SUMMARY

27.1 Caloric Homeostasis Is a Means of Regulating Body Weight

Many people are able to maintain a near-constant body weight throughout adult life. This ability is a demonstration of caloric homeostasis, a physiological condition in which energy needs match energy intake. When energy intake is greater than energy needs, weight gain results. In the developed world, obesity is at epidemic proportions and is implicated as a contributing factor in a host of pathological conditions.

27.2 The Brain Plays a Key Role in Caloric Homeostasis

Various signal molecules act on the brain to control appetite. Short-term signals such as CCK and GLP-1 relay satiety signals to the brain while eating is in progress. Long-term signals include leptin and insulin. Leptin, secreted by adipose tissue in direct proportion to adipose-tissue mass, is an indication of fat stores. Leptin inhibits eating. Insulin also works in the brain, signaling carbohydrate availability.

Leptin acts by binding to a receptor in brain neurons, which initiates signal-transduction pathways that reduce appetite. Obesity can develop in individuals with normal amounts of leptin and the leptin receptor, suggesting that such individuals are leptin resistant. Suppressors of cytokine signaling may inhibit leptin signaling, leading to leptin resistance and obesity.

823

27.3 Diabetes Is a Common Metabolic Disease Often Resulting from Obesity

Diabetes is the most common metabolic disease in the world. Type 1 diabetes results when insulin is absent due to autoimmune destruction of the β cells of the pancreas. Type 2 diabetes is characterized by normal or higher levels of insulin, but the target tissues of insulin, notably muscle, do not respond to the hormone, a condition called insulin resistance. Obesity is a significant predisposing factor for type 2 diabetes.

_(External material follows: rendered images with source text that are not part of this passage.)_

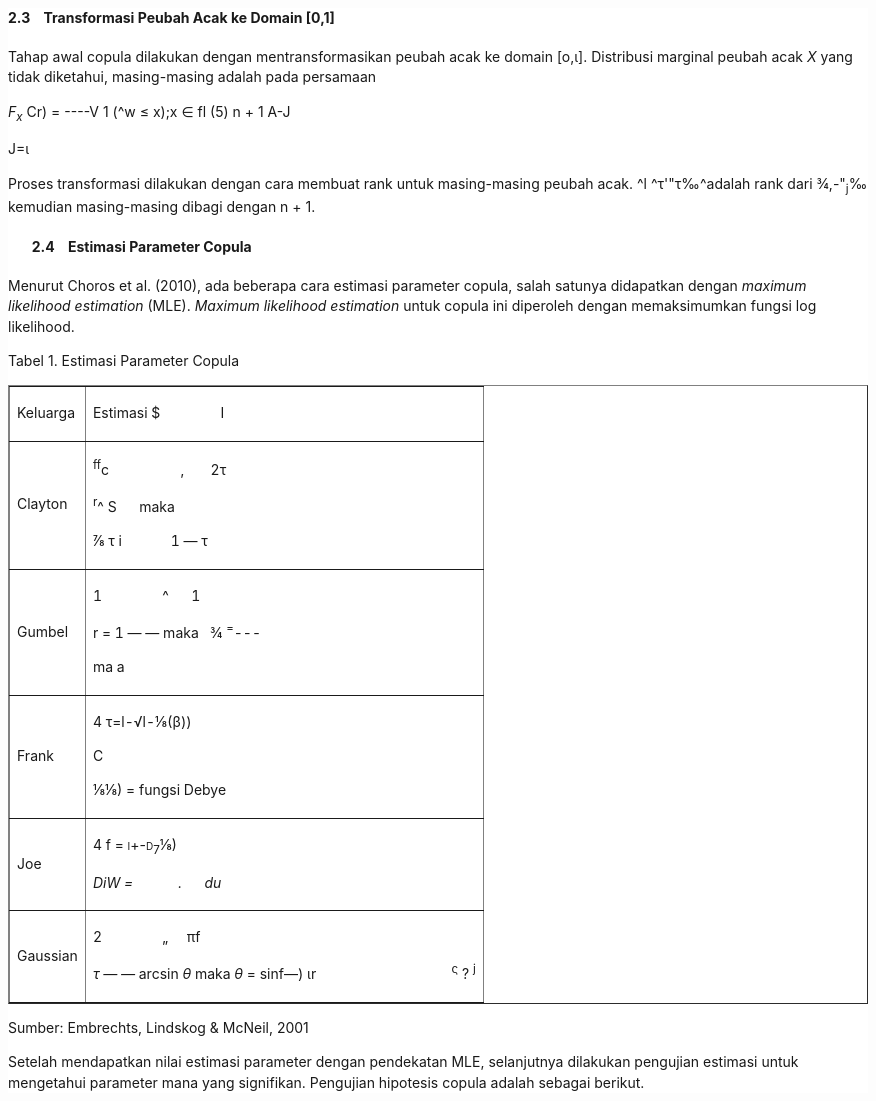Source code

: <h4><a name="bookmark12"></a><span class="font9" style="font-weight:bold;"><a name="bookmark13"></a>2.3 &nbsp;&nbsp;&nbsp;Transformasi Peubah Acak ke Domain [0,1]</span></h4></li></ul>
<p><span class="font9">Tahap awal copula dilakukan dengan mentransformasikan peubah acak ke domain [o,ι]. Distribusi marginal peubah acak </span><span class="font9" style="font-style:italic;">X</span><span class="font9"> yang tidak diketahui, masing-masing adalah pada persamaan</span></p>
<p><span class="font8" style="font-style:italic;">F<sub>x</sub></span><span class="font8"> Cr) = ----V 1 (^w ≤ x);x </span><span class="font2">∈</span><span class="font8"> fl (5) n + 1 A-J</span></p>
<p><span class="font9">J=ι</span></p>
<p><span class="font9">Proses transformasi dilakukan dengan cara membuat rank untuk masing-masing peubah acak. ^l ^τ'&quot;τ‰^adalah rank dari ¾,-&quot;<sub>j</sub>‰ kemudian masing-masing dibagi dengan n + 1.</span></p>
<ul style="list-style:none;"><li>
<h4><a name="bookmark14"></a><span class="font9" style="font-weight:bold;"><a name="bookmark15"></a>2.4 &nbsp;&nbsp;&nbsp;Estimasi Parameter Copula</span></h4></li></ul>
<p><span class="font9">Menurut Choros et al. (2010), ada beberapa cara estimasi parameter copula, salah satunya didapatkan dengan </span><span class="font9" style="font-style:italic;">maximum likelihood estimation</span><span class="font9"> (MLE). </span><span class="font9" style="font-style:italic;">Maximum likelihood estimation</span><span class="font9"> untuk copula ini diperoleh dengan memaksimumkan fungsi log likelihood.</span></p>
<p><span class="font9">Tabel 1. Estimasi Parameter Copula</span></p>
<table border="1">
<tr><td style="vertical-align:bottom;">
<p><span class="font8">Keluarga</span></p></td><td style="vertical-align:bottom;">
<p><span class="font8">Estimasi $ &nbsp;&nbsp;&nbsp;&nbsp;&nbsp;&nbsp;&nbsp;&nbsp;&nbsp;&nbsp;&nbsp;&nbsp;&nbsp;&nbsp;&nbsp;I</span></p></td></tr>
<tr><td style="vertical-align:middle;">
<p><span class="font8">Clayton</span></p></td><td style="vertical-align:top;">
<p><span class="font8"><sup>ff</sup>c &nbsp;&nbsp;&nbsp;&nbsp;&nbsp;&nbsp;&nbsp;&nbsp;&nbsp;&nbsp;&nbsp;&nbsp;&nbsp;&nbsp;&nbsp;&nbsp;&nbsp;&nbsp;, &nbsp;&nbsp;&nbsp;&nbsp;&nbsp;&nbsp;2τ</span></p>
<p><span class="font8"><sup>r</sup>^ S &nbsp;&nbsp;&nbsp;&nbsp;&nbsp;maka</span></p>
<p><span class="font8">⅞ τ i &nbsp;&nbsp;&nbsp;&nbsp;&nbsp;&nbsp;&nbsp;&nbsp;&nbsp;&nbsp;&nbsp;&nbsp;1 — τ</span></p></td></tr>
<tr><td style="vertical-align:middle;">
<p><span class="font8">Gumbel</span></p></td><td style="vertical-align:top;">
<p><span class="font8">1 &nbsp;&nbsp;&nbsp;&nbsp;&nbsp;&nbsp;&nbsp;&nbsp;&nbsp;&nbsp;&nbsp;&nbsp;&nbsp;&nbsp;&nbsp;^ &nbsp;&nbsp;&nbsp;&nbsp;&nbsp;1</span></p>
<p><span class="font8">r = 1 — — maka &nbsp;&nbsp;¾ <sup>=</sup>---</span></p>
<p><span class="font8">ma a</span></p></td></tr>
<tr><td style="vertical-align:middle;">
<p><span class="font8">Frank</span></p></td><td style="vertical-align:top;">
<p><span class="font8">4 τ=l-√l-⅛(β))</span></p>
<p><span class="font8">C</span></p>
<p><span class="font8">⅛⅛) = fungsi Debye</span></p></td></tr>
<tr><td style="vertical-align:middle;">
<p><span class="font8">Joe</span></p></td><td style="vertical-align:top;">
<p><span class="font8">4 f = </span><span class="font11" style="font-variant:small-caps;">i+-d<sub>7</sub>⅛)</span></p>
<p><span class="font8" style="font-style:italic;">DiW = &nbsp;&nbsp;&nbsp;&nbsp;&nbsp;&nbsp;&nbsp;&nbsp;&nbsp;&nbsp;&nbsp;. &nbsp;&nbsp;&nbsp;&nbsp;&nbsp;du</span></p></td></tr>
<tr><td style="vertical-align:middle;">
<p><span class="font8">Gaussian</span></p></td><td style="vertical-align:top;">
<p><span class="font8">2 &nbsp;&nbsp;&nbsp;&nbsp;&nbsp;&nbsp;&nbsp;&nbsp;&nbsp;&nbsp;&nbsp;&nbsp;&nbsp;&nbsp;&nbsp;„ &nbsp;&nbsp;&nbsp;&nbsp;πf</span></p>
<p><span class="font8" style="font-style:italic;">τ — —</span><span class="font8"> arcsin </span><span class="font8" style="font-style:italic;">θ</span><span class="font8"> maka </span><span class="font8" style="font-style:italic;">θ</span><span class="font8"> = sinf—) ιr &nbsp;&nbsp;&nbsp;&nbsp;&nbsp;&nbsp;&nbsp;&nbsp;&nbsp;&nbsp;&nbsp;&nbsp;&nbsp;&nbsp;&nbsp;&nbsp;&nbsp;&nbsp;&nbsp;&nbsp;&nbsp;&nbsp;&nbsp;&nbsp;&nbsp;&nbsp;&nbsp;&nbsp;&nbsp;&nbsp;&nbsp;&nbsp;&nbsp;&nbsp;&nbsp;<sup>ς</sup> ? <sup>j</sup></span></p></td></tr>
</table>
<p><span class="font8">Sumber: Embrechts, Lindskog &amp;&nbsp;McNeil, 2001</span></p>
<p><span class="font9">Setelah mendapatkan nilai estimasi parameter dengan pendekatan MLE, selanjutnya dilakukan pengujian estimasi untuk mengetahui parameter mana yang signifikan. Pengujian hipotesis copula adalah sebagai berikut.</span></p><a name="caption2"></a>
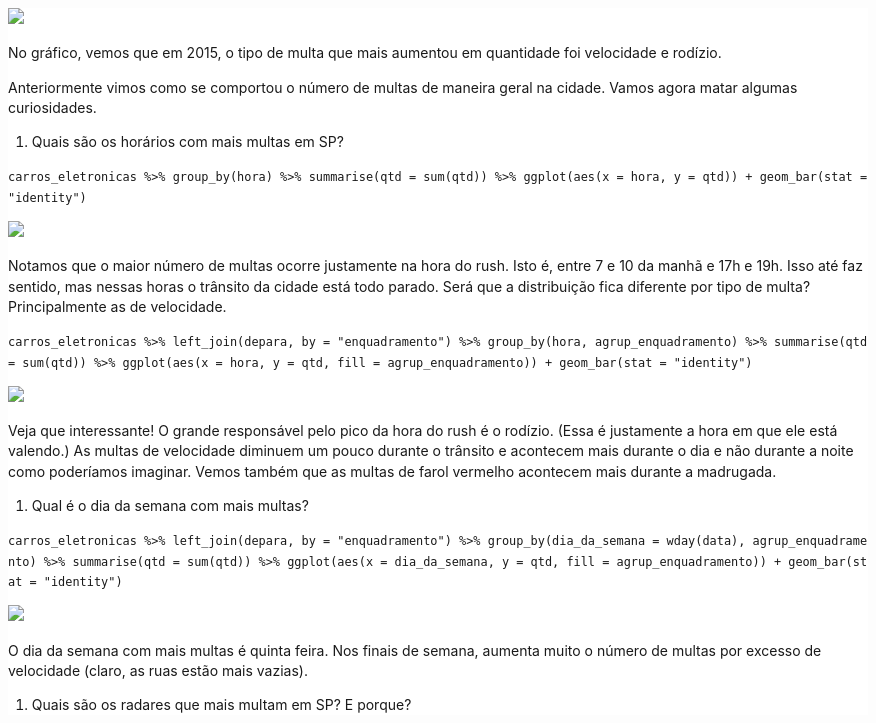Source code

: <img src="http://curso-r.com/blog/2017-04-01-multas-em-sp_files/figure-html/unnamed-chunk-5-1.png" width="672">
</p>
<p>
No gráfico, vemos que em 2015, o tipo de multa que mais aumentou em
quantidade foi velocidade e rodízio.
</p>

<p>
Anteriormente vimos como se comportou o número de multas de maneira
geral na cidade. Vamos agora matar algumas curiosidades.
</p>
<ol>
<li>
Quais são os horários com mais multas em SP?
</li>
</ol>
<pre class="r"><code>carros_eletronicas %&gt;% group_by(hora) %&gt;% summarise(qtd = sum(qtd)) %&gt;% ggplot(aes(x = hora, y = qtd)) + geom_bar(stat = &quot;identity&quot;)</code></pre>
<p>
<img src="http://curso-r.com/blog/2017-04-01-multas-em-sp_files/figure-html/unnamed-chunk-6-1.png" width="672">
</p>
<p>
Notamos que o maior número de multas ocorre justamente na hora do rush.
Isto é, entre 7 e 10 da manhã e 17h e 19h. Isso até faz sentido, mas
nessas horas o trânsito da cidade está todo parado. Será que a
distribuição fica diferente por tipo de multa? Principalmente as de
velocidade.
</p>
<pre class="r"><code>carros_eletronicas %&gt;% left_join(depara, by = &quot;enquadramento&quot;) %&gt;% group_by(hora, agrup_enquadramento) %&gt;% summarise(qtd = sum(qtd)) %&gt;% ggplot(aes(x = hora, y = qtd, fill = agrup_enquadramento)) + geom_bar(stat = &quot;identity&quot;)</code></pre>
<p>
<img src="http://curso-r.com/blog/2017-04-01-multas-em-sp_files/figure-html/unnamed-chunk-7-1.png" width="672">
</p>
<p>
Veja que interessante! O grande responsável pelo pico da hora do rush é
o rodízio. (Essa é justamente a hora em que ele está valendo.) As multas
de velocidade diminuem um pouco durante o trânsito e acontecem mais
durante o dia e não durante a noite como poderíamos imaginar. Vemos
também que as multas de farol vermelho acontecem mais durante a
madrugada.
</p>
<ol>
<li>
Qual é o dia da semana com mais multas?
</li>
</ol>
<pre class="r"><code>carros_eletronicas %&gt;% left_join(depara, by = &quot;enquadramento&quot;) %&gt;% group_by(dia_da_semana = wday(data), agrup_enquadramento) %&gt;% summarise(qtd = sum(qtd)) %&gt;% ggplot(aes(x = dia_da_semana, y = qtd, fill = agrup_enquadramento)) + geom_bar(stat = &quot;identity&quot;)</code></pre>
<p>
<img src="http://curso-r.com/blog/2017-04-01-multas-em-sp_files/figure-html/unnamed-chunk-8-1.png" width="672">
</p>
<p>
O dia da semana com mais multas é quinta feira. Nos finais de semana,
aumenta muito o número de multas por excesso de velocidade (claro, as
ruas estão mais vazias).
</p>
<ol>
<li>
Quais são os radares que mais multam em SP? E porque?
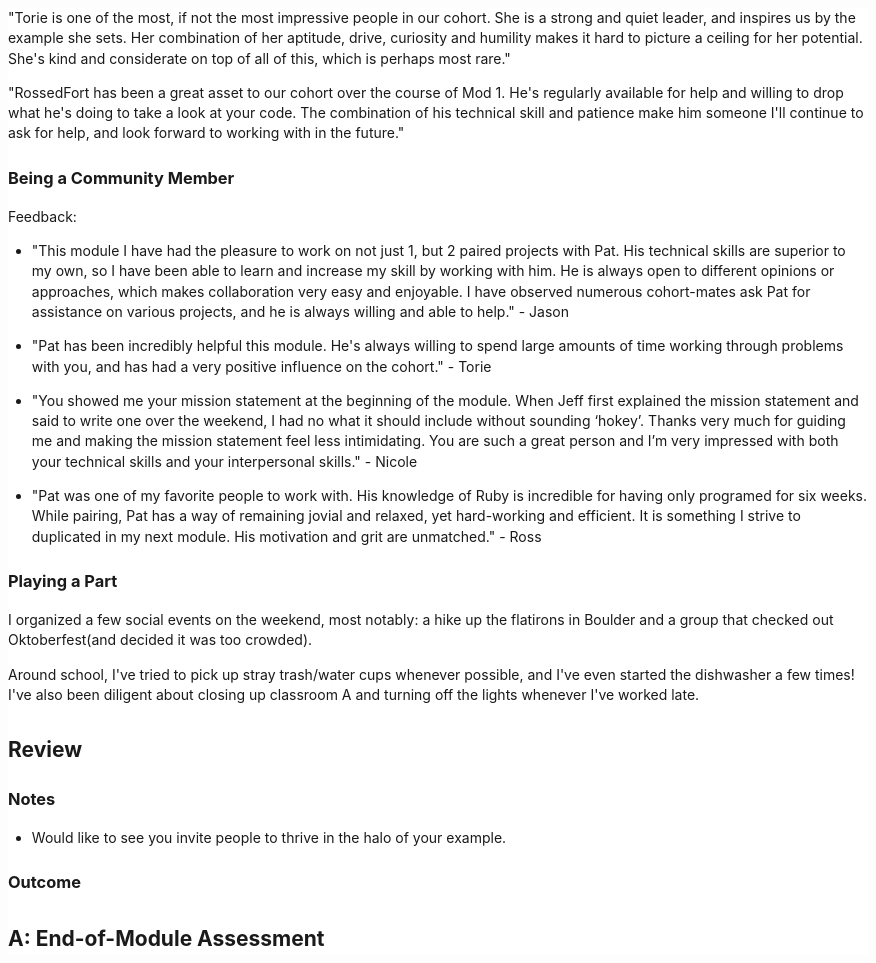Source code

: "Torie is one of the most, if not the most impressive people in our cohort. She is a strong and quiet leader, and inspires us by the example she sets. Her combination of her aptitude, drive, curiosity and humility makes it hard to picture a ceiling for her potential. She's kind and considerate on top of all of this, which is perhaps most rare."

"RossedFort has been a great asset to our cohort over the course of Mod 1.  He's regularly available for help and willing to drop what he's doing to take a look at your code.  The combination of his technical skill and patience make him someone I'll continue to ask for help, and look forward to working with in the future."

### Being a Community Member

Feedback:

* "This module I have had the pleasure to work on not just 1, but 2 paired projects with Pat. His technical skills are superior to my own, so I have been able to learn and increase my skill by working with him. He is always open to different opinions or approaches, which makes collaboration very easy and enjoyable. I have observed numerous cohort-mates ask Pat for assistance on various projects, and he is always willing and able to help." - Jason

* "Pat has been incredibly helpful this module. He's always willing to spend large amounts of time working through problems with you, and has had a very positive influence on the cohort." - Torie

* "You showed me your mission statement at the beginning of the module.  When Jeff first explained the mission statement and said to write one over the weekend, I had no what it should include without sounding ‘hokey’.  Thanks very much for guiding me and making the mission statement feel less intimidating.  You are such a great person and I’m very impressed with both your technical skills and your interpersonal skills." - Nicole

* "Pat was one of my favorite people to work with. His knowledge of Ruby is incredible for having
only programed for six weeks. While pairing, Pat has a way of remaining jovial and relaxed,
yet hard-working and efficient. It is something I strive to duplicated in my next module. His
motivation and grit are unmatched." - Ross

### Playing a Part

I organized a few social events on the weekend, most notably: a hike up the flatirons in Boulder and a group that checked out Oktoberfest(and decided it was too crowded).

Around school, I've tried to pick up stray trash/water cups whenever possible, and I've even started the dishwasher a few times!  I've also been diligent about closing up classroom A and turning off the lights whenever I've worked late.

## Review

### Notes

* Would like to see you invite people to thrive in the halo of your example. 

### Outcome

## A: End-of-Module Assessment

In muscle, excess fats accumulate in an obese individual. These fats are processed to second messengers that activate signal-transduction pathways that inhibit insulin signaling, leading to insulin resistance. Insulin resistance in target tissues ultimately leads to pancreatic β-cell failure. The pancreas tries to compensate for a lack of insulin action by synthesizing more insulin, resulting in ER stress and subsequent activation of apoptotic pathways that lead to β-cell death.

Type 1 diabetes is due to metabolic derangements resulting in an insufficiency of insulin and an excess of glucagon relative to a person’s needs. The result is an elevated blood-glucose level, the mobilization of triacylglycerols, and excessive ketone-body formation. Accelerated ketone-body formation can lead to acidosis, coma, and death in untreated insulin-dependent diabetics.

27.4 Exercise Beneficially Alters the Biochemistry of Cells

Exercise is a useful prescription for insulin resistance and type 2 diabetes. Muscle activity stimulates mitochondrial biogenesis in a calcium-dependent manner. The increase in the number of mitochondria facilitates fatty acid oxidation in the muscle, resulting in increased insulin sensitivity.

Fuel choice in exercise is determined by the intensity and duration of the bout of exercise. Sprinting and marathon running are powered by different fuels to maximize power output. The 100-meter sprint is powered by stored ATP, creatine phosphate, and anaerobic glycolysis. In contrast, the oxidation of both muscle glycogen and fatty acids derived from adipose tissue is essential in the running of a marathon, a highly aerobic process.

27.5 Food Intake and Starvation Induce Metabolic Changes

Insulin signals the fed state; it stimulates the formation of glycogen and triacylglycerols and the synthesis of proteins. In contrast, glucagon signals a low blood-glucose level; it stimulates glycogen breakdown and gluconeogenesis by the liver and triacylglycerol hydrolysis by adipose tissue. After a meal, the rise in the blood-glucose level leads to an increased secretion of insulin and a decreased secretion of glucagon. Consequently, glycogen is synthesized in muscle and the liver. When the blood-glucose level drops several hours later, glucose is then formed by the degradation of glycogen and by the gluconeogenic pathway, and fatty acids are released by the hydrolysis of triacylglycerols. The liver and muscle then increasingly use fatty acids instead of glucose to meet their own energy needs so that glucose is conserved for use by the brain and the red blood cells.

The metabolic adaptations in starvation serve to minimize protein degradation. Large amounts of ketone bodies are formed by the liver from fatty acids and released into the blood within a few days after the onset of starvation. After several weeks of starvation, ketone bodies become the major fuel of the brain. The diminished need for glucose decreases the rate of muscle breakdown, and so the likelihood of survival is enhanced.

824

27.6 Ethanol Alters Energy Metabolism in the Liver

The oxidation of ethanol results in an unregulated overproduction of NADH, which has several consequences. A rise in the blood levels of lactic acid and ketone bodies causes a fall in blood pH, or acidosis. The liver is damaged because the excess NADH causes excessive fat formation as well as the generation of acetaldehyde, a reactive molecule. Severe liver damage can result.